▸ Problem to solve
In the forum thread about moving water between tanks, what canvas size does the forum allow for drawing?

Start of Supplied text

Yes, your explanation wasn't sufficient.

I have a question about the drawing in Post #27. Where does the water go after it goes into the inlet? If the eventual destination is below the first tank, then a siphon is the answer, provided you get a good seal between the pipe and inlet of the destination.

It makes no difference where the inlet is. The only thing that matters is where the water eventually winds up.

A siphon is a lot more boring than the other solutions proposed, however.
 
  • #43
Averagesupernova and Bobg: No I can't use a syphon unfortunately.

Brewnog: Doing a better diagram is difficult because the forum only allows me to draw in a 400x400 canvas. The red arrows show the direction of the flow, the valves stop the water going back the other way- out of the system.
PVC pipe coming out of the water tank outlet would be fed into the inlet in my 'gizmo' via the bucket. This pipe would have a hole in the side so when the system is full, water will spew out the side which would then enter the bucket, weighing it down.
When the piston is pushed down by the bucket, water would be pushed through the lower of the two bottom horizontal pipes (I drew them above each other for diagram purposes but in reality they would both be on the ground) and up the vertical pipe that I have labelled outlet into the collecting inlet. (not in the gizmo diagram but in the original problem diagram).

Bobg: I'm not attempting to move 1000 kg of water. I'm trying to move as much water as possibly in 20-30 seconds. 10 mL would be enough! As long as I could move some! At the moment, I'm doubting whether I"m going to manage 1mL.
Using bowling balls, I think I'd be using the gravitational potential of the balls, rather than the water which would defeat the purpose of the exercise.

Does my system look feasible? I just want to move SOME water. I don't want to buy all the materials to find it doesn't work, and I don't really know how to work it out theoretically.
 
  • #44
First, the drawing problem. I did mine in power point, and then copied the picture into Paint. Just about every computer has that program installed on their computer when they buy it.

If you have paint, once you copy your picture into it, select "Image", then "Attributes". Change your units to pixels. That shows you the size of your picture.

Mine was about 716x496. Not wishing to spend a lot of time on this, I just shrunk it by half. Select "Image", then "Stretch/Skew". 'Stretch' both the horizontal and the vertical by 50%. The result is a 358x248 picture, small enough to past on the board. The picture probably has to be saved as a GIF or the file size will be too big (this might mess up your colors, but that's life).

End of Supplied text
Start of Supplied data

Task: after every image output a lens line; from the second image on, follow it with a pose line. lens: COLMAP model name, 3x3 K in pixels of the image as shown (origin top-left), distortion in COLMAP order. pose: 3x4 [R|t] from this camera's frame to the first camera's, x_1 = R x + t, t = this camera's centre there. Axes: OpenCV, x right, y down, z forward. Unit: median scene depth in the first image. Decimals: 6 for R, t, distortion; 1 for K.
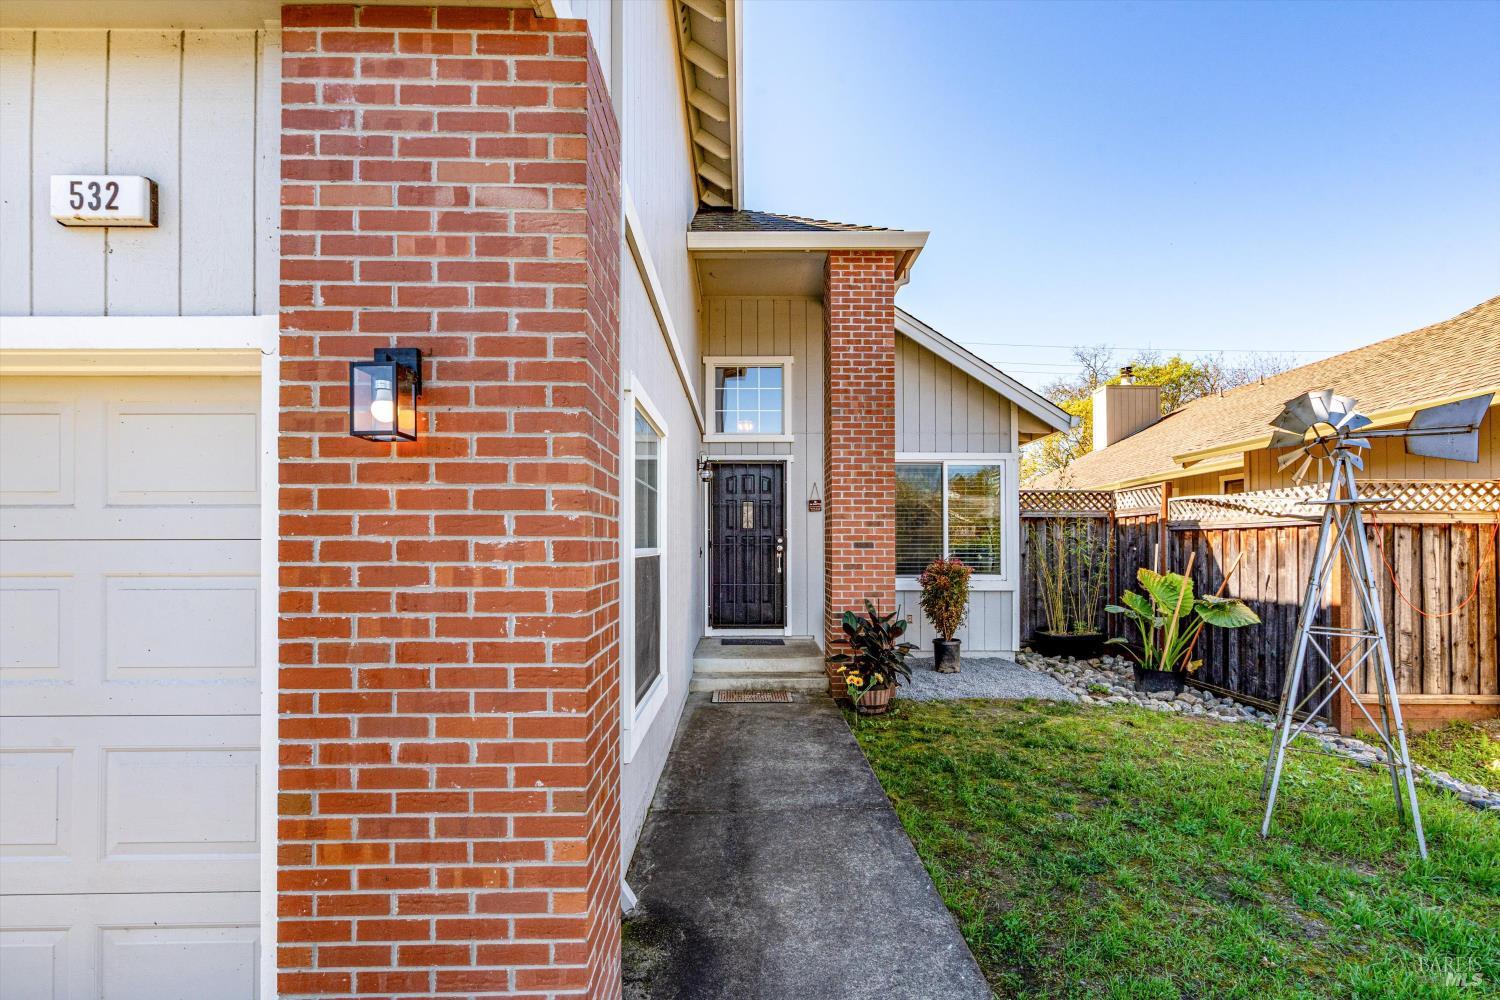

End of Supplied data

▸ Answer to the problem
400x400